Andy Weir travelled a rare road to stardom. He wrote The Martian, a science-rich survival tale of an astronaut left behind on Mars, and then gave it away for free online. More than a few loved it so he self-published the story as an Amazon kindle book for 99 cents. That’s when Weir’s work achieved liftoff. He scored a major book deal, hit the New York Times bestseller list, and now director Ridley Scott and actor Mat Damon have produced a big-budget screen version of the story. Weir is a busy man this month but took the time to share some thoughts on space exploration and storytelling.
The Martian is a deeply inspiring story. What inspired you to write it?
I was imagining a manned Mars mission, putting it together in my mind. Naturally, you have to account for failure scenarios and have plans for what the crew could do. I realized those failure scenarios made for a pretty interesting story.
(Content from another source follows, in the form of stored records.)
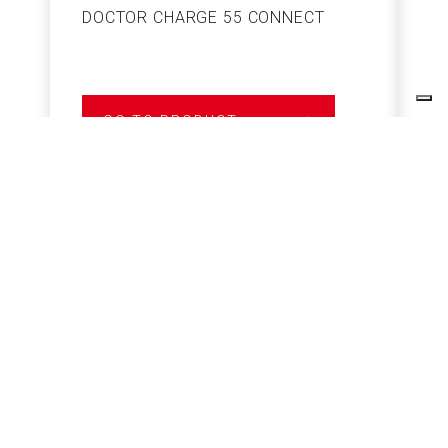
DOCTOR CHARGE 55 CONNECT
S
GO TO PRODUCT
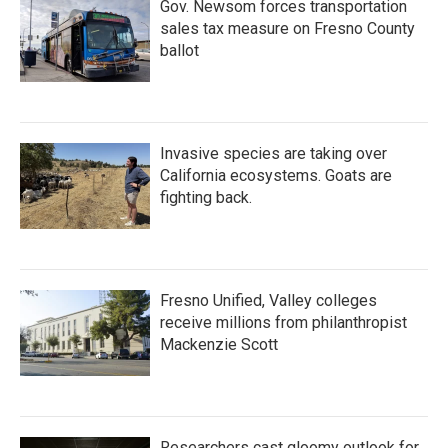
Gov. Newsom forces transportation
sales tax measure on Fresno County
ballot
Invasive species are taking over
California ecosystems. Goats are
fighting back.
Fresno Unified, Valley colleges
receive millions from philanthropist
Mackenzie Scott
Researchers cast gloomy outlook for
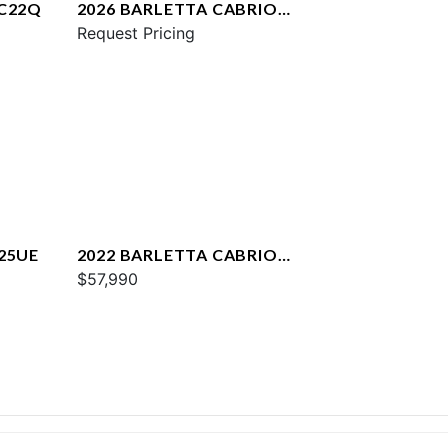
 C22Q
2026 BARLETTA CABRIO
C22UC
Request Pricing
25UE
2022 BARLETTA CABRIO
C22QC
$57,990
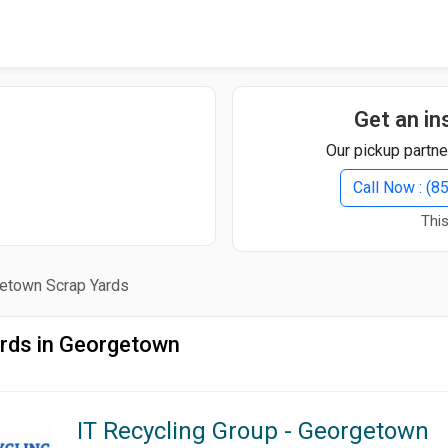
Quick Search
Search Text
Get an in
Our pickup partne
Search
Call Now : (
This
Advanced Search
etown Scrap Yards
Select Module
Search Text
rds in Georgetown
Start Date
End Date
IT Recycling Group - Georgetown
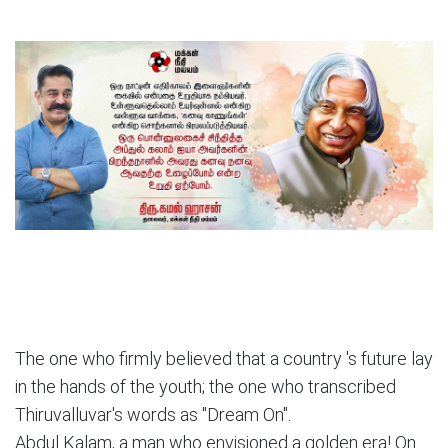
The one who firmly believed that a country 's future lay
in the hands of the youth; the one who transcribed
Thiruvalluvar's words as "Dream On".
Abdul Kalam, a man who envisioned a golden era! On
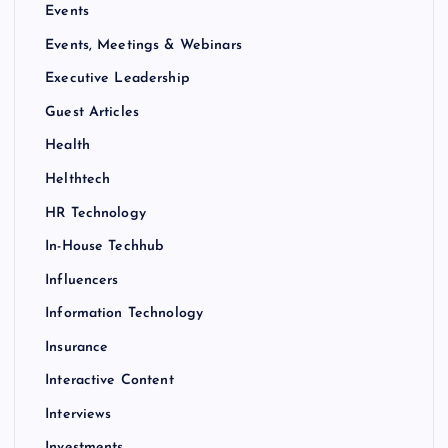
Events
Events, Meetings & Webinars
Executive Leadership
Guest Articles
Health
Helthtech
HR Technology
In-House Techhub
Influencers
Information Technology
Insurance
Interactive Content
Interviews
Investments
Short of another Cold War, what will it take to recapture the enthusiasm of the Apollo era and get the general public excited about space?
I think it'll come down to economics. Eventually, technology will drive down the cost of putting things into Earth orbit. Once that cost gets low enough, mankind's natural desire to expand and explore will take it from there.
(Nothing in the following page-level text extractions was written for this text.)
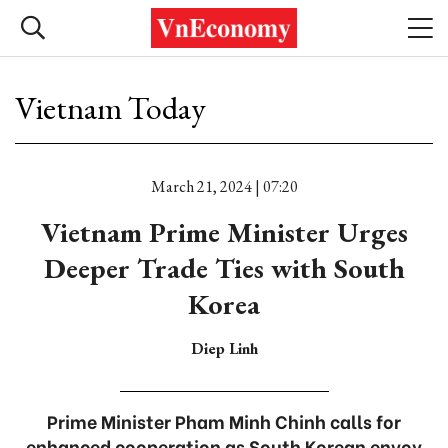
Vietnam Today
March 21, 2024 | 07:20
Vietnam Prime Minister Urges
Deeper Trade Ties with South
Korea
Diep Linh
Prime Minister Pham Minh Chinh calls for
enhanced cooperation as South Korean envoy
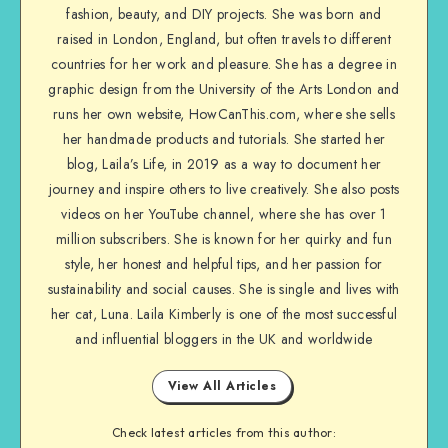
fashion, beauty, and DIY projects. She was born and
raised in London, England, but often travels to different
countries for her work and pleasure. She has a degree in
graphic design from the University of the Arts London and
runs her own website, HowCanThis.com, where she sells
her handmade products and tutorials. She started her
blog, Laila’s Life, in 2019 as a way to document her
journey and inspire others to live creatively. She also posts
videos on her YouTube channel, where she has over 1
million subscribers. She is known for her quirky and fun
style, her honest and helpful tips, and her passion for
sustainability and social causes. She is single and lives with
her cat, Luna. Laila Kimberly is one of the most successful
and influential bloggers in the UK and worldwide
View All Articles
Check latest articles from this author:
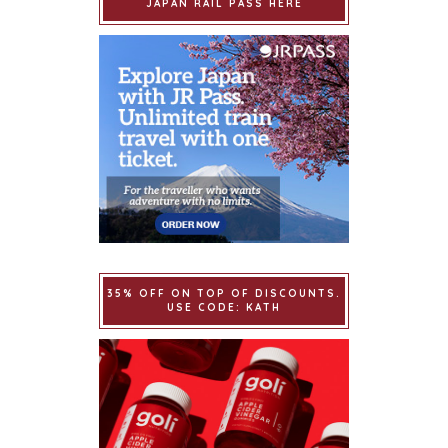
JAPAN RAIL PASS HERE
35% OFF ON TOP OF DISCOUNTS.
USE CODE: KATH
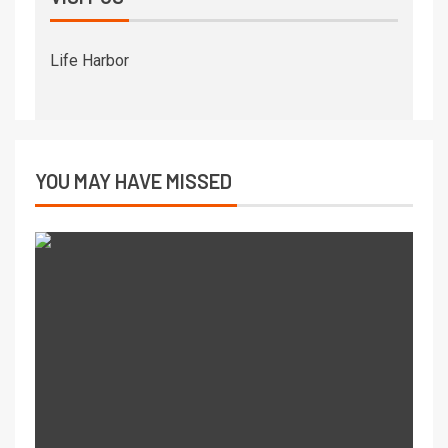
Life Harbor
YOU MAY HAVE MISSED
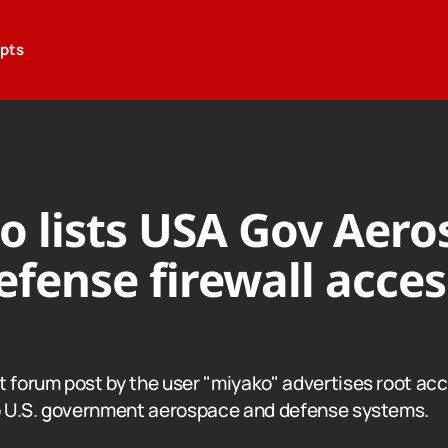
epts
o lists USA Gov Aero
fense firewall acces
t forum post by the user "miyako" advertises root acc
to U.S. government aerospace and defense systems.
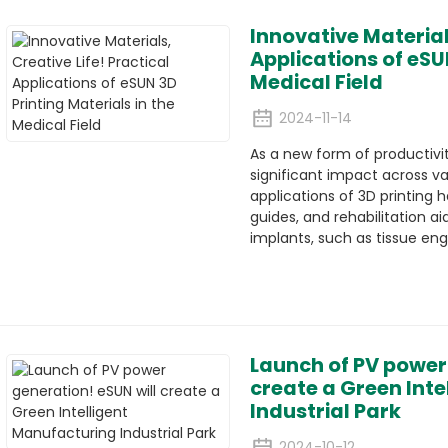
Innovative Materials
Applications of eSU
Medical Field
2024-11-14
As a new form of productivit
significant impact across var
applications of 3D printin
guides, and rehabilitation a
implants, such as tissue engi
Launch of PV power
create a Green Int
Industrial Park
2024-10-12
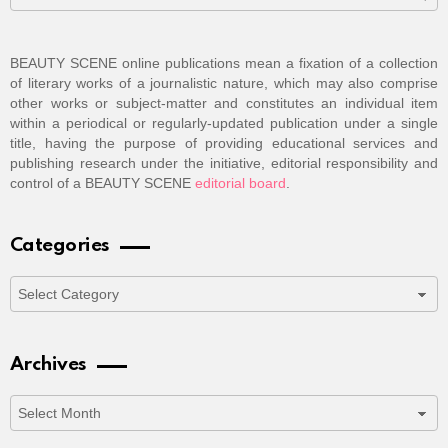
BEAUTY SCENE online publications mean a fixation of a collection
of literary works of a journalistic nature, which may also comprise
other works or subject-matter and constitutes an individual item
within a periodical or regularly-updated publication under a single
title, having the purpose of providing educational services and
publishing research under the initiative, editorial responsibility and
control of a BEAUTY SCENE
editorial board
.
Categories
Categories
Archives
Archives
Mark Watney is a likeable wise-ass who finds unconventional ways to get things done. How much of you is in him?
Mark is based on my own personality. Though he’s smarter and braver than I am and he doesn’t have my flaws. I guess he’s what I wish I were like.
There has been some talk about The Martian, book and film, possibly sparking a science boom and getting more kids to aim for careers in science. What are your feelings about this?
If it has that effect, that's great. But I never have a purpose to my writing other than to entertain the reader. No moral, no message, nothing like that.
Your book is remarkably accurate with the details and makes it clear that placing people on Mars won’t be easy. In light of the challenges, how likely do you think it is that we will establish a permanent human presence on Mars within the next fifty to eighty years?
A permanent presence? Extremely unlikely in the timeframe you specify. But a manned mission is very plausible.
Why does science fiction matter? What does it add to human culture?
To me, the sole purpose of fiction is to entertain. When it tries to do anything else, I usually don't enjoy it. I don't like being preached at. So when I write, I write to entertain and nothing else. Sci-Fi is useful in that it causes people to imagine a better world, but the goal of a sci-fi book should be, in my opinion, to make the reader enjoy themselves.